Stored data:

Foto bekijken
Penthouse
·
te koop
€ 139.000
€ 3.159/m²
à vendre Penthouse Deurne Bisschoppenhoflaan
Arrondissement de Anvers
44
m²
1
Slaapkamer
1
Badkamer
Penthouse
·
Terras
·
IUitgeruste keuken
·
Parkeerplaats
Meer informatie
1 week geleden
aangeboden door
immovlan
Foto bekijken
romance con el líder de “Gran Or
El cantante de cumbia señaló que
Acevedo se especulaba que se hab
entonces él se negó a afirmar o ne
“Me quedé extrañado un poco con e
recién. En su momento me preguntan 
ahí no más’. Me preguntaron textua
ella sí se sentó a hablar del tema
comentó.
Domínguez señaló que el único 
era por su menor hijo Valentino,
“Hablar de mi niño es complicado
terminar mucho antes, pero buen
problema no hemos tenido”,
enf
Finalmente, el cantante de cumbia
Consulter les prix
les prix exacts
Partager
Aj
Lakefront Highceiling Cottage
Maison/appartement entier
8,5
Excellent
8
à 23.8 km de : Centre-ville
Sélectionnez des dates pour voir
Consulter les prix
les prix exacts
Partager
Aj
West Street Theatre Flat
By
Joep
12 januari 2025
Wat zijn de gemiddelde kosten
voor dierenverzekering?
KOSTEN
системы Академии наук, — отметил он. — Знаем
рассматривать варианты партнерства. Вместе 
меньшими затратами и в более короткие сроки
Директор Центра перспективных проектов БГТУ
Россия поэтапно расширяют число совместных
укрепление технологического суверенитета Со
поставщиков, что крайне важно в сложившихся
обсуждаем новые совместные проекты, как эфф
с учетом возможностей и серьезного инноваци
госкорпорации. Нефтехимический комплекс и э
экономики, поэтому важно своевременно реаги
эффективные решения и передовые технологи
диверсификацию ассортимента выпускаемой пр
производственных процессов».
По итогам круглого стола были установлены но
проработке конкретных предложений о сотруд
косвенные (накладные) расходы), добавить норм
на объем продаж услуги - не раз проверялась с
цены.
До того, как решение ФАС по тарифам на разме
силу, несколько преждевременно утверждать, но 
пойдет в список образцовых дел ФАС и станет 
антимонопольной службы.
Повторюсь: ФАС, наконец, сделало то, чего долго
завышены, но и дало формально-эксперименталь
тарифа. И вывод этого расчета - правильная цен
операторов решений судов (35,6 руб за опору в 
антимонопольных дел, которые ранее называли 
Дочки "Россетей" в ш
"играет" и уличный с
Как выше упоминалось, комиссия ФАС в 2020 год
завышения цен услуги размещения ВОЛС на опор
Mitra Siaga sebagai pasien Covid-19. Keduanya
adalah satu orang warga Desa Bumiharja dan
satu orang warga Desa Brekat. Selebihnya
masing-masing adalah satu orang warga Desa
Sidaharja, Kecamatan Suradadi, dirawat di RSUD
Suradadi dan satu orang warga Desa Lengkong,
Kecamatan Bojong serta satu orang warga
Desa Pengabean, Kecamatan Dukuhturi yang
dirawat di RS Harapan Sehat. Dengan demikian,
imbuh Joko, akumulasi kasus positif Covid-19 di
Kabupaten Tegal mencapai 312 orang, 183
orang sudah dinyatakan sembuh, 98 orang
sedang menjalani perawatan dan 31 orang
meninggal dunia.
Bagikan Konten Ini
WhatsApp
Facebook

ASSIGNED TASK:
Return, line for line and unchanged, the data from its first line through the line containing "с учетом возможностей и серьезного инноваци".

EXPECTED ANSWER:
Foto bekijken
Penthouse
·
te koop
€ 139.000
€ 3.159/m²
à vendre Penthouse Deurne Bisschoppenhoflaan
Arrondissement de Anvers
44
m²
1
Slaapkamer
1
Badkamer
Penthouse
·
Terras
·
IUitgeruste keuken
·
Parkeerplaats
Meer informatie
1 week geleden
aangeboden door
immovlan
Foto bekijken
romance con el líder de “Gran Or
El cantante de cumbia señaló que
Acevedo se especulaba que se hab
entonces él se negó a afirmar o ne
“Me quedé extrañado un poco con e
recién. En su momento me preguntan 
ahí no más’. Me preguntaron textua
ella sí se sentó a hablar del tema
comentó.
Domínguez señaló que el único 
era por su menor hijo Valentino,
“Hablar de mi niño es complicado
terminar mucho antes, pero buen
problema no hemos tenido”,
enf
Finalmente, el cantante de cumbia
Consulter les prix
les prix exacts
Partager
Aj
Lakefront Highceiling Cottage
Maison/appartement entier
8,5
Excellent
8
à 23.8 km de : Centre-ville
Sélectionnez des dates pour voir
Consulter les prix
les prix exacts
Partager
Aj
West Street Theatre Flat
By
Joep
12 januari 2025
Wat zijn de gemiddelde kosten
voor dierenverzekering?
KOSTEN
системы Академии наук, — отметил он. — Знаем
рассматривать варианты партнерства. Вместе 
меньшими затратами и в более короткие сроки
Директор Центра перспективных проектов БГТУ
Россия поэтапно расширяют число совместных
укрепление технологического суверенитета Со
поставщиков, что крайне важно в сложившихся
обсуждаем новые совместные проекты, как эфф
с учетом возможностей и серьезного инноваци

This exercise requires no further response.